Being the native Mac OS X browser, Safari – which should have been a no brainer choice for Mac users – faces a fierce challenge from Firefox – the browser that can be anything you need it to be. Add-ons are Firefox’s ultimate weapon.
But Firefox is not the only browser that can add functionalities using add-ons. The Safari browser also has plugins to expand its ability. While there are far less Safari browser plugins than there are for Firefox, not everybody needs everything.
So for anybody who are still deciding which one of the two should be the main browser, maybe these list of Safari browser plugins can help you choose sides.
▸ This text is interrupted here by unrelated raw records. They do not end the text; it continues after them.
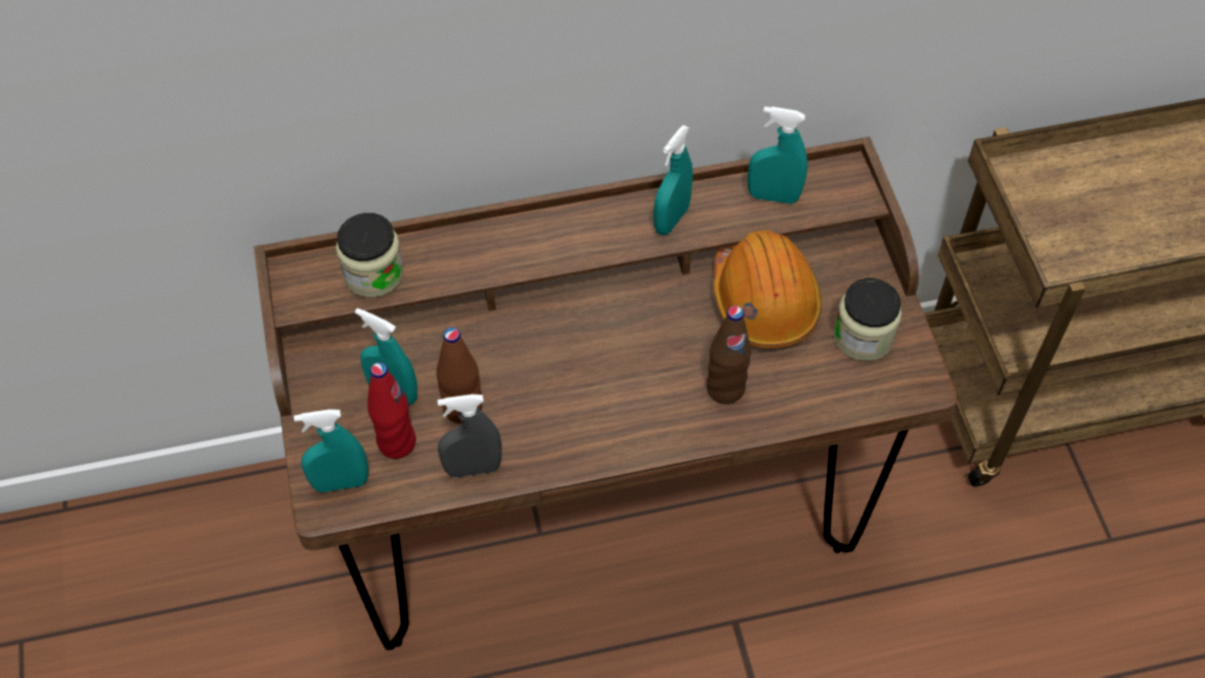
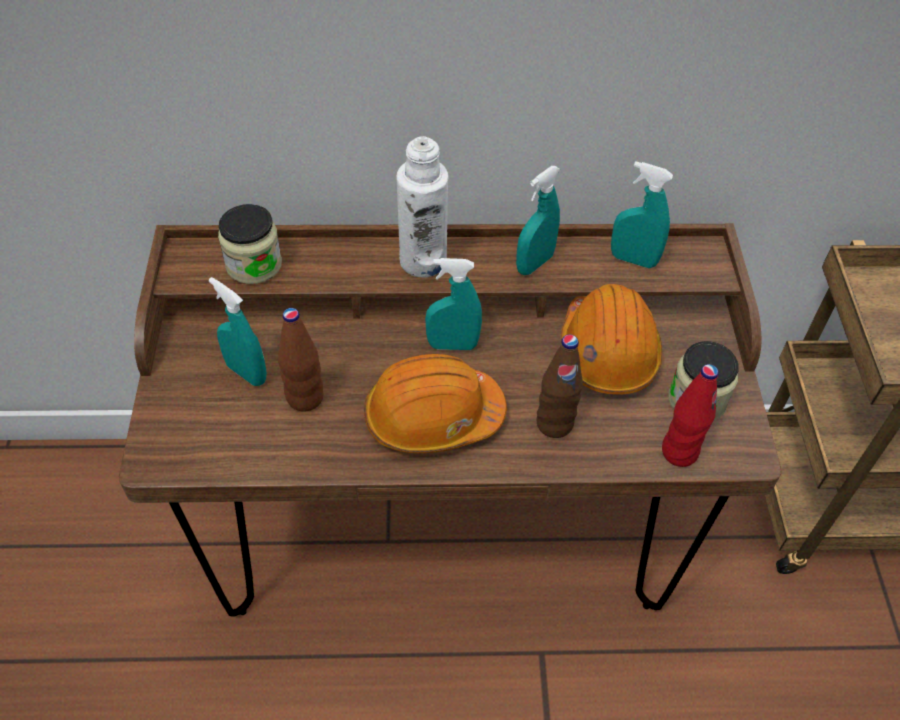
camera: 10 degrees right, 5 degrees down
(340, 483) = (173, 443): turquoise spray bottle -> turquoise spray bottle (452, 345)
(396, 442) = (235, 417): red bottle -> red bottle (679, 452)
(473, 468) = (298, 453): grey spray bottle -> none
(553, 237) = (422, 261): none -> white bottle
(600, 404) = (432, 417): none -> orange hard hat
1. Glims is on top of my list of all other Safari plugins. It has expanded the search box functionality of Safari plus some other bonuses such as: re-opening closed tabs, automatically re-opening the tabs from the last session and full-screen browsing. It’s been discussed here.
2. SafariStand also adds a few helpful features to Safari such as: Stand Bar (for quick access to bookmarks), history, Stand Search with Spotlight support, an Action Menu, option to restore last workspace, a site alterations preference window with the option to put custom CSS layouts on specific sites, and syntax coloring in viewed source. Go to more detailed explanation here.
Please note that you need to install SIMBL 0.8.2 or later before you can use SafariStand.
3. [NO LONGER WORKS] Inquisitor beautifully extends the functionality of the search bar. It auto-completes your search term, gives you search recommendations and lets you quickly see the results for your specified terms on another sites. If you need to have the powerful searchbar only without additional extra functions choose this one over Glims. Inquisitor also supports IE and Firefox.
4. CoolIris (Preview and PictLens) will transform Safari into a picture and movie viewer – in style. ‘Nuff said.
We’ve covered CoolIris before, and it’s nice to know that this product is also working fine under Windows XP, Windows Vista, and Linux; and for other browsers like Firefox, IE 7 and IE 8, and Flock 2. Safari under Windows is not supported though.
5. Safari AdBlock and SafariBlock are the ultimate tools to block ads and provide cleaner browsing. Most web publishers would hate these two as parts of the publishers’ revenue come from advertising. But for users, blocking ads means less clutter and more browsing speed.
6. Click-to-flash – will prevent any flash content from automatically loading and will replace it with an empty grey box. Just click on the box to load the content. Anyone with a slow internet connection will find this webkit plugin indispensable.
7. Safari140 is the tool to tweet. This plugin will allow you to send direct tweets from Safari, auto filled with the current site while the long URL’s are shortened.
9. Greasekit is the comparable Firefox’s Greasemonkey in Safari. It gives users the scripting ability to change looks and add new functionality to their favorite sites. Greasekit is compatible with most Greasemonkey scripts.
Just like SafariStand, Greasekit need SIMBL.
10. Firebug lite is the answered prayer for users who want to have Firebug ability – once Firefox exclusive – in other browsers. There are two ways to activate Firebug under non-Firefox browsers: insert the code in the site, or use the bookmarklet.
This one is not exactly a plugin but it is the solution for those who said that the only reason he/she stays with Firefox is Firebug.
11. Pimp My Safari – is the place to go to find more Safari add-ons in the form of plugins or bookmarklets. Please note that not all of the plugins are free.